# Book crossing section?



## Sh4rkyBloke (20 Mar 2008)

Would it be possible to set up a new area (i.e. a section within 'Community' for example) for books available for others (or 'Book Crossing' as it's known on t'internet and beyond)?

Within this section people can start a new thread with the title of the book up for grabs and then people can simply reply in the thread saying they want the book next. The order of who replied first can easily be seen and then you can see who is before you (in order that you can PM them your address).

The person at the top of the thread is assumed to have the book currently, and they can delete their post when they have finished with it and sent it to the next person on the list (assuming they have the address from a PM).

Would this be possible / work?

Just a thought as there seem to be a few books doing the rounds (I have 2 currently).

Cheers.


----------



## Chuffy (20 Mar 2008)

Surely it works just fine the way it is? Anyway, I really don't like the idea that everything has to have a separate section within the forum. The best forums are like a chop-suey with chunks of everything bobbing about amongst the noodles.


----------



## Arch (21 Mar 2008)

Chuffy said:


> Surely it works just fine the way it is? Anyway, I really don't like the idea that everything has to have a separate section within the forum. The best forums are like a chop-suey with chunks of everything bobbing about amongst the noodles.

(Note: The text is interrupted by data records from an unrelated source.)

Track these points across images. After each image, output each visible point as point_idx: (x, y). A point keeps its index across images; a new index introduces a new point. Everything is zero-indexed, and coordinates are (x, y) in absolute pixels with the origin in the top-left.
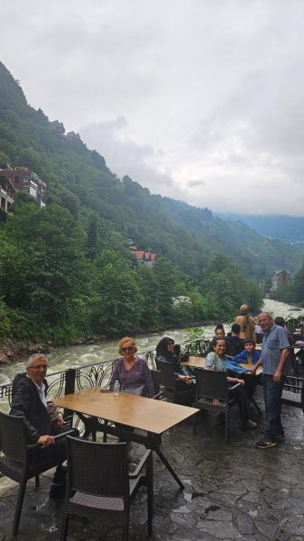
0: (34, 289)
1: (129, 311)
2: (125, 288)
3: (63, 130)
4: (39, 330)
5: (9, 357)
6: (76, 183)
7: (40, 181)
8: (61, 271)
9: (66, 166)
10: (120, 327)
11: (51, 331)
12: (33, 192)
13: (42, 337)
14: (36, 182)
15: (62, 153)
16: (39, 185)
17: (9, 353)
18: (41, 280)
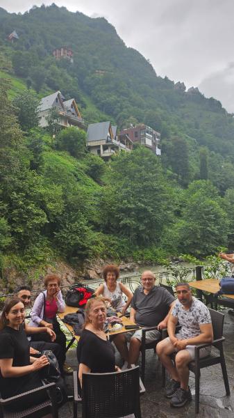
0: (122, 219)
1: (213, 234)
2: (207, 213)
3: (185, 88)
4: (130, 252)
5: (99, 274)
6: (196, 128)
7: (154, 132)
8: (144, 203)
9: (188, 116)
10: (204, 249)
11: (141, 252)
12: (149, 142)
13: (133, 258)
14: (151, 133)
15: (184, 107)
16: (154, 136)
17: (99, 271)
18: (127, 211)
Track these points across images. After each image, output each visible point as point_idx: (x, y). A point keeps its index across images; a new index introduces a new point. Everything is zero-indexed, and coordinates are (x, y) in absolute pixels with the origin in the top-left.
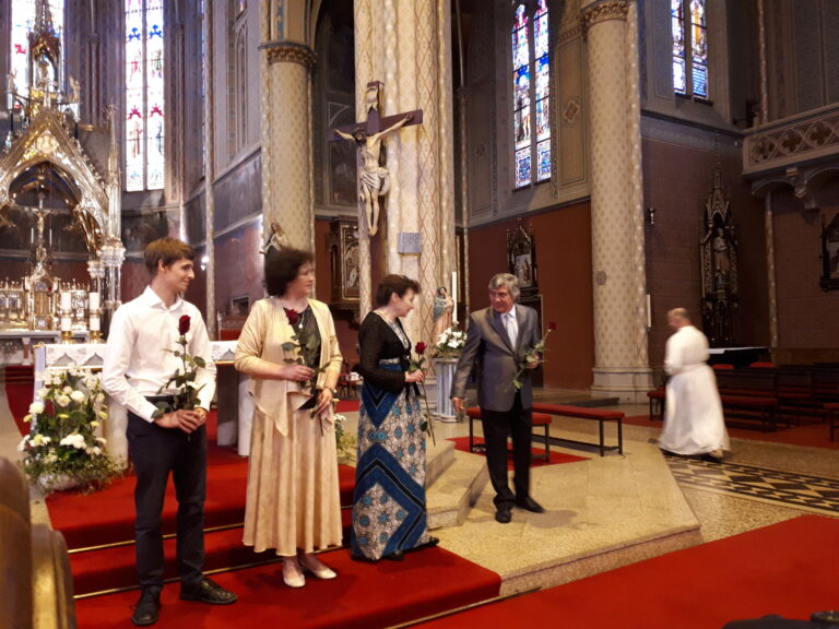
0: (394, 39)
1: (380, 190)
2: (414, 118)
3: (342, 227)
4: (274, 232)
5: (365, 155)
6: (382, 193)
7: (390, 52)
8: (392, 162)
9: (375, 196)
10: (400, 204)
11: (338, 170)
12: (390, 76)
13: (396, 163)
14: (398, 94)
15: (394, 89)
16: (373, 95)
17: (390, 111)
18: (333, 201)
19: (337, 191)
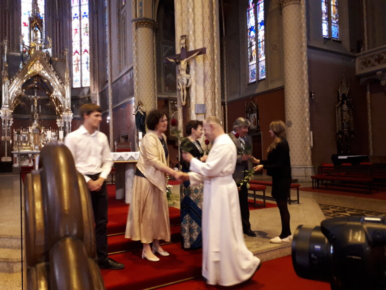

I'd be fine either way. I always mix my noodles or rice and other stuff up, but then I pick out all the other stuff first and end up with just noodles left to eat last....

Oh, sorry, this isn't really about chinese food is it?

I'd have thought we could stick to starting new threads within Cafe. And it would be fairer to say "post if you want it and I'll draw names out of a hat on such and such a date" - I may be hear all day most days, but not once I go home in the evening, and some folk can only get here for a while at night or whatever... First come first served is ok, unless you have limited access and are always going to be at the bottom of the line...

Anyway, if there's a book crossing section, there has to be a knitting section...


----------



## Sh4rkyBloke (25 Mar 2008)

The only reason I thought it might help is that if you miss a book then you will probably miss it the next time as well (if we assume that your limited access/times are a factor).

The thread per book could simply ensure that an orderly queue forms (you may still be at the back though) and we can see exactly which book are doing the rounds in one place.

It's no biggie though, just thought it may be helpful.


----------